The Pro Vice-Chancellor commended the Chairperson and members of the committee for the various activities undertaken and for being the most vibrant committee. He further charged participants to contribute their quota, pick some lessons and implement KNUST’s mentorship agenda in the most effective manner.
The Chairperson for the Committee, Professor (Mrs.) Ibok Oduro noted that the purpose of the workshop was to sharpen the skills of all College Mentorship Co-ordinating teams about the concept of mentorship in order to offer the needed technical assistance to mentors and mentees of their respective colleges. She defined ‘Mentorship as a relationship in which a more experienced or more knowledgeable person (the mentor) helps to guide a less experienced or less knowledgeable (mentee)’. Mentorship is based on trust and mutual respect in the sharing of knowledge, understanding and experience.
She added that mentors teach the mentee about a specific issue, coach mentee on a skill, facilitate mentees growth by sharing resources and networks. A mentor also challenges the mentee to move beyond his/her comfort zone, they create a safe learning environment for taking risks and focus on the mentee’s total development.
Professor Oduro outlined the benefits of mentoring for both the mentor and the mentee. She also described the difference between a role model, a sponsor, coaching and mentoring.
Dr. (Mrs.) Vivian E. Boamah, a member of the Committee introduced to participants the ‘Directions in Mentoring Relationships, Types of Mentoring, Differences, Advantages and Disadvantages and the GROW model.’ She noted that without direction, mentoring relationships can lose focus and momentum, thus, a mentor must focus on specific challenges, desist from fixing challenges and avoid assigning ‘homework’.
According to her, trust, safeguarding, confidentiality, empathy, loyalty, truthfulness, integrity and patience are the core characteristics a mentor must possess to achieve a successful mentor-mentee relationship.

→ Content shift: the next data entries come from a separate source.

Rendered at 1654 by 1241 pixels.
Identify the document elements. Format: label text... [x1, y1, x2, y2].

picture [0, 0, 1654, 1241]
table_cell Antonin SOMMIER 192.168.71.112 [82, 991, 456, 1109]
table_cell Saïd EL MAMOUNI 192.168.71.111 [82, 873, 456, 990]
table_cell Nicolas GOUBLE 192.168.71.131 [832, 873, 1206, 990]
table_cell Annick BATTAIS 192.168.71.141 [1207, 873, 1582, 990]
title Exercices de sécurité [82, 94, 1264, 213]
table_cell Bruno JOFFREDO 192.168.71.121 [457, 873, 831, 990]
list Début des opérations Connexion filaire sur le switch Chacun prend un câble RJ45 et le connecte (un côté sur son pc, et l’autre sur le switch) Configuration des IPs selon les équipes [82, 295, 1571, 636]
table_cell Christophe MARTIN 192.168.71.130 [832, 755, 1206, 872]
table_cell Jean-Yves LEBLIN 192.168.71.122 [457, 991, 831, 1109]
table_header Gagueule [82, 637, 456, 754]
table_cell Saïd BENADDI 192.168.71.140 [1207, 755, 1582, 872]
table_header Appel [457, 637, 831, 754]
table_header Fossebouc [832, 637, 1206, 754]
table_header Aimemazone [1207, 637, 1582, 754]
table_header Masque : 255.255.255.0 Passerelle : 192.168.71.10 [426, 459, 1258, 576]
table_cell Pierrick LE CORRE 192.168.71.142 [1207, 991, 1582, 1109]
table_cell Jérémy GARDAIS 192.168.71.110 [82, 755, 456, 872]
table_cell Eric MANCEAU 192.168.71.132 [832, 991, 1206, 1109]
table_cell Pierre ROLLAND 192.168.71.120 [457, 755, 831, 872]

Mrs. Akosua M. Amankwah, a member of the Committee in her presentation on ‘Mentoring Session, Monitoring and Evaluation’ stated some tips for making a mentee feel at ease during the first encounter of their session. She advised participants to ask their mentees right questions, apply feedback skills, monitor and evaluate their performance and create a lasting impact by adjusting the process to meet the mentee’s personal strength and pace.
Other facilitators, Professor Clifford Amoako and Dr. David Quansah also allowed participants to share their experiences, analyse various case studies and explore other approaches to mentoring in the areas of teaching, research, community engagement and entrepreneurship training.